D’autres solutions existent pour conserver le moteur à combustion qui gardera toutefois ses défauts : un rendement bien faible en comparaison d’une unité synchrone à aimants permanents. Hydrogène, carburants de synthèse, d’autres combustibles peuvent être utilisés. Mais là encore, de nombreuses questions subsistent : comment produire le premier de façon propre en quantité astronomique ? Comment faire couler le second sachant qu’il réclame d’importantes puissances électriques (qui devront d’ailleurs être renouvelables pour ne pas gâcher le bilan carbone) ? Bref, pas simple.

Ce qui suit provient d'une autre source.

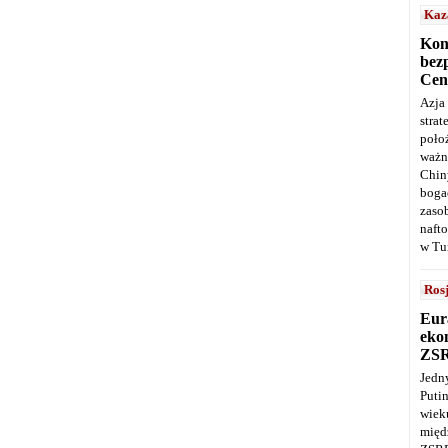
Kaz
Kon
bez
Cen
Azja
stra
poło
ważn
Chin
boga
zaso
naft
w Tu
Ros
Eur
ekon
ZS
Jedn
Puti
wie
międ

« Mais si l’on considère correctement la neutralité carbone, l’ennemi est le carbone, pas le moteur à combustion interne », soutient Toyoda. L’ancien PDG emblématique de Toyota embraye sur le cas des banques, qui pourraient représenter un gros problème pour ces constructeurs encore en retard sur l’électrique : « certains de nos fournisseurs qui construisent des moteurs ne peuvent même pas obtenir d’argent des banques ». Et en effet, les refus d’investissements des banques ne touchent pas que les constructeurs directement. Cela complique alors considérablement la tâche de marques qui voudraient démontrer que la mobilité pourrait être dans la pluralité plutôt que la singularité.